I remember traveling through Russia and feeling like I was touring a different world. I had traveled out of the country before, but this time everything felt different – the language, laws, currency, food, and cultural norms – not to mention the tremendous time change.
Have you ever traveled to a foreign nation and felt completely out of place? It can feel disorienting.
As believers, this world is not our home. We are “sojourners and exiles” (1 Peter 2:11) who live between the times of the first and second comings of Christ. Theologians refer to the “already/not yet” aspect of the kingdom of heaven. Jesus inaugurated His kingdom reign in rising victoriously over the grave, and yet we await a day when death is no more. Jesus freed us from the penalty of sin, and yet we await a time when we will be freed from the very presence of sin. Jesus reigns in heaven, and yet we await His kingdom reign on earth.
As we await the future fulfillment of God’s promises, we are called to live with biblical values and convictions that appear strange to our unbelieving neighbors. How we spend our time, where we look for entertainment, how we invest our money, and what we choose to celebrate (or not celebrate) invite questions and sometimes scorn from those who don’t share our beliefs.

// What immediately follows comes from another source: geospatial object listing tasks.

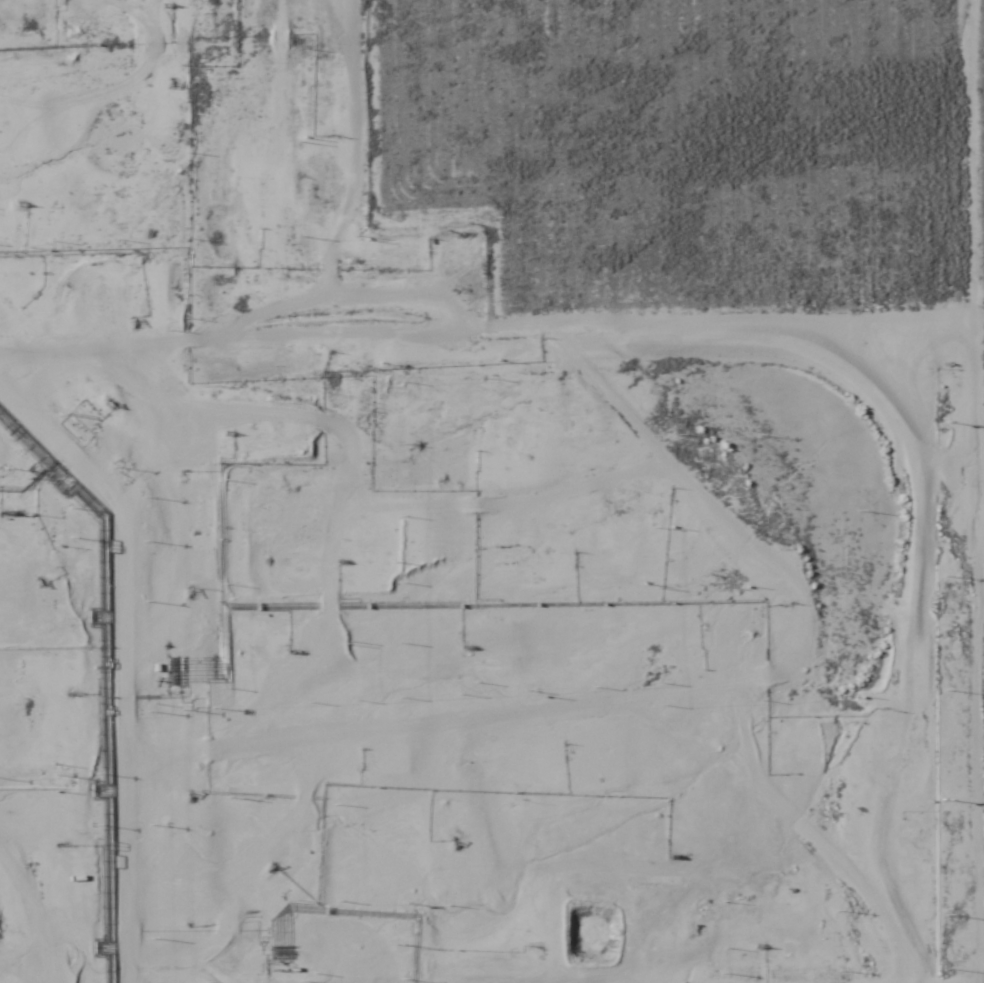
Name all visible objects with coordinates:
road: (600, 228)
wastewater plant: (300, 851)
wastewater plant: (217, 861)
wastewater plant: (133, 872)
wastewater plant: (52, 884)
wastewater plant: (3, 897)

To this, Peter says, “With respect to this they [unbelievers] are surprised when you do not join them in the same flood of debauchery, and they malign you” (1 Peter 4:4).
As God’s people, “a chosen race, a royal priesthood, a holy nation” (1 Peter 2:9), we should “not be surprised at the fiery trial when it comes upon [us] to test [us], as though something strange were happening to [us]. But rejoice insofar as [we] share Christ’s sufferings, that [we] may also rejoice and be glad when his glory is revealed” (1 Peter 4:12-13).

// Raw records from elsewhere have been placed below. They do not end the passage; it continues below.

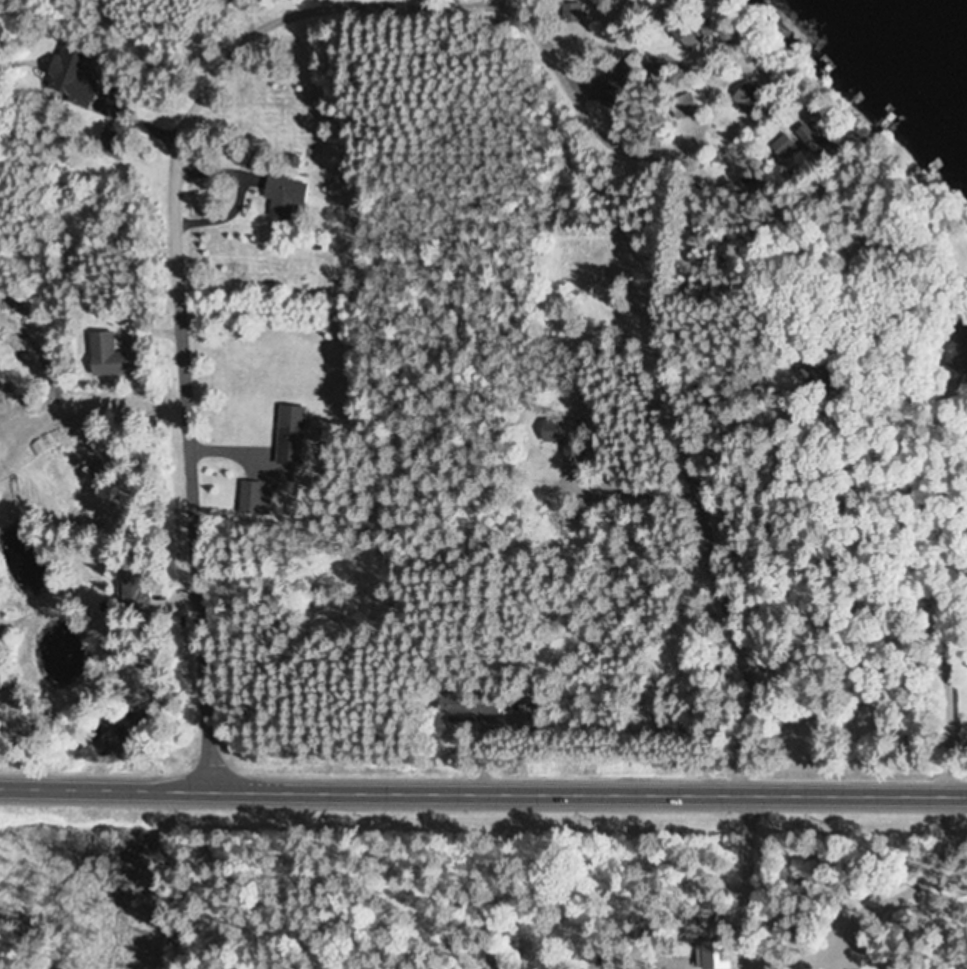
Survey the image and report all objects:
road: (269, 10)
building: (571, 11)
building: (680, 27)
building: (71, 74)
building: (747, 98)
building: (681, 107)
road: (182, 145)
building: (783, 146)
building: (815, 146)
building: (283, 195)
road: (712, 265)
building: (960, 351)
building: (104, 355)
building: (292, 432)
building: (562, 435)
road: (852, 470)
building: (251, 497)
road: (704, 504)
road: (483, 787)
building: (732, 954)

I’m reminded of a scene in John Bunyan’s book, Pilgrim’s Progress. Bunyan uses allegory to speak of a man named Christian and his friend, Faithful, who enter into a city called Vanity Fair. While in the city, the pair faces opposition and ridicule because of their clothes, speech, and values. Eventually, they are indicted and placed on trial for living out their faith. Bunyan’s observations speak as much to our day as they did when he wrote his book from a prison cell in 1678. This world is not our home, and those who desire to live a godly life in Christ Jesus will face opposition.
Peter’s and Bunyan’s writings both beg the question whether our lives truly do look different to a watching world, and if not, why not? If we are not experiencing a “jet lag” of sorts between where we are today and our future home, then we need to reevaluate our beliefs and values. Our internal “body clock” should feel out of sync with the rest of the world’s.

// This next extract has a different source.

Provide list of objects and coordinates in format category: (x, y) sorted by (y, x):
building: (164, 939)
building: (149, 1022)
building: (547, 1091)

In our new Sunday morning message series on 1 Peter, we will discuss what it looks like to live out our faith in the midst of a culture that has grown increasingly hostile to the gospel. We will examine what it looks like to live faithfully “as sojourners and exiles” in this world and how to “keep [our] conduct among the Gentiles honorable, so that when they speak against [us] as evildoers, they may see [our] good deeds and glorify God on the day of visitation” (1 Peter 2:11-12).
My prayer is that, regardless of your circumstances today, you will experience the living hope of Christ (1 Peter 1:3) so that what Peter writes in 1 Peter 1:8 is true of you today: “Though you have not seen him, you love him. Though you do not now see him, you believe in him and rejoice with joy that is inexpressible and filled with glory.”